As quickly as they were on him, they were off. Then it took only a split second for Samash himself, in one motion, to get to his feet and charge Bogen and the NPs.
He never had a chance. As lightning-fast as he was, they were even faster. Beams shot out, covering the giant’s body. It was an incredible display, since any one of those beams would slice steel in two and burn, melt, or disintegrate almost anything we knew—and all they did was stop Samash. No, not even stop him, exactly—just slowed him to a crawl. He was almost at them, but they kept firing and stood their ground—and suddenly you could see the beams finally taking effect.
There was a sudden, acrid smell. Samash stopped, looked surprised and more confused than anything, and then, with a bright flash that almost blinded us, ignited and melted down into a horrid little puddle of goo. At the moment of ignition, all weapons stopped firing at the same moment, so no beam went astray—an incredible display.
“All of them,” Dylan was saying. “Even Merton and Bogen and the cops. All of them.”
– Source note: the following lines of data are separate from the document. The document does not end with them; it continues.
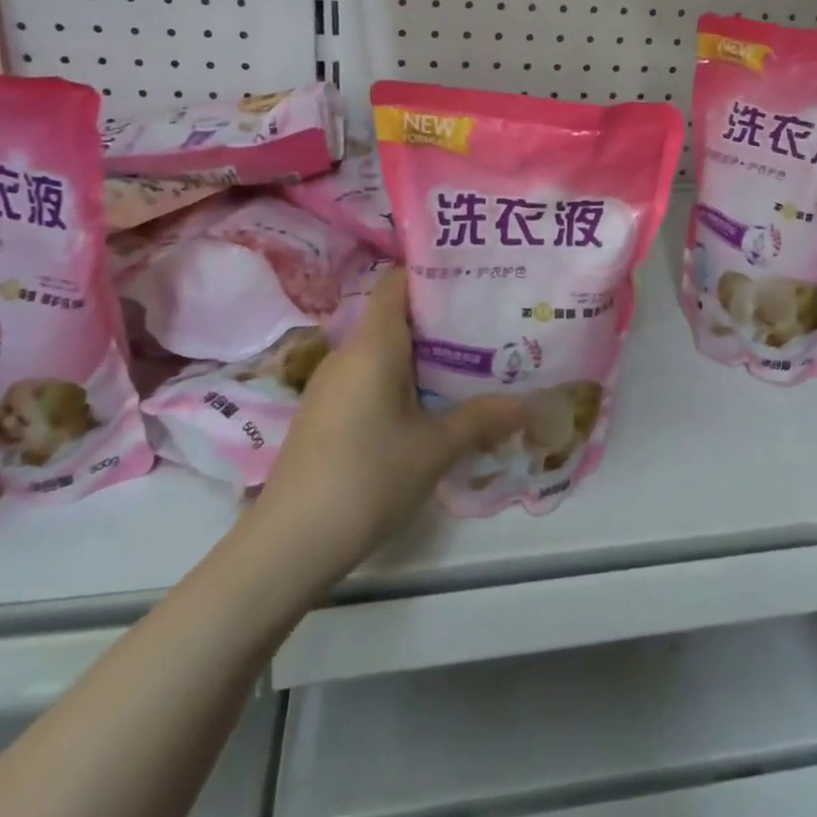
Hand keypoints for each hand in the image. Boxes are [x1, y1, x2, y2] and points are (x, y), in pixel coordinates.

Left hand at [252, 269, 525, 580]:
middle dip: (440, 319)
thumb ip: (482, 419)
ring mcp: (331, 385)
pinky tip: (428, 409)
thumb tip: (529, 405)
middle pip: (395, 315)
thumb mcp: (435, 449)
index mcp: (373, 344)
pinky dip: (401, 381)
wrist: (288, 545)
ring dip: (423, 355)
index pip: (397, 281)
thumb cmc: (367, 478)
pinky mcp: (325, 414)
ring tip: (470, 365)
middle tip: (488, 326)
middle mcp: (348, 353)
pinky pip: (369, 378)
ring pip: (384, 351)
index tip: (473, 278)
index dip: (432, 272)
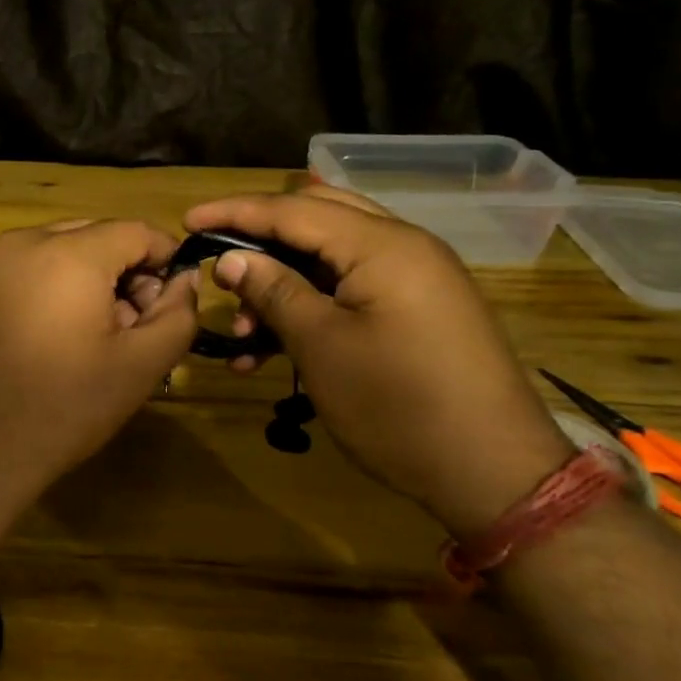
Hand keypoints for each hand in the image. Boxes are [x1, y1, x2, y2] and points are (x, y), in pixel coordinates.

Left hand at [0, 220, 198, 509]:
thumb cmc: (62, 407)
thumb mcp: (140, 366)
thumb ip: (178, 314)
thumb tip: (184, 281)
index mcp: (69, 252)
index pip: (137, 231)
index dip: (169, 260)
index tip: (176, 301)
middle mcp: (26, 242)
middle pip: (99, 237)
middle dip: (129, 273)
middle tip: (138, 327)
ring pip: (65, 252)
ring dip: (95, 282)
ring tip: (102, 339)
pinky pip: (33, 271)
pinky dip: (60, 290)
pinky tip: (62, 340)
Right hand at [185, 186, 572, 537]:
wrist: (492, 472)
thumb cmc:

“Except her,” I noted, pointing to the still frightened face of the teenaged girl. “That’s Wagant Laroo for today.”
Laroo regained some of his—-her—composure.
“Yes, that’s right. All the important people on the island are robots,” she admitted. “Normally only two of my party are, but I didn’t want to take any chances this time. You can see why.”
I nodded. “But you took one anyway. He almost got you, even after taking enough blast to melt the Castle.”
She nodded nervously. “We’ll have better precautions next time. I really didn’t quite expect that”
“Well? What did you expect?” Dylan asked caustically. “You’re not exactly the most popular person on Cerberus, you know, and you suddenly gave the old guy tremendous power and a real shot at you.”
“Enough for now!” Laroo snapped. “Get out of here, you two! Go back upstairs until I call for you again.”
If you need us again, you mean, I thought grumpily.
“Well, at least we proved the system works, I think,” I noted, and both of us exited at that line, carefully stepping around the NPs, Bogen, and the still smoldering pile of goo.
“How did they stop him?” Dylan wondered later that evening.
“I suspect they trained a bunch of different weapons at different settings on him,” I told her. “His cells kept compensating for one kind of charge and he was finally faced with too many contradictory conditions to fight at one time. One got through, damaged something vital, and triggered the self-destruct in the cell units.”
She shivered. “It was horrible.”
“I don’t think we’d have liked Samash, either,” I pointed out.
“No, not that. The fact that they’re all robots. Even that nice Dr. Merton.”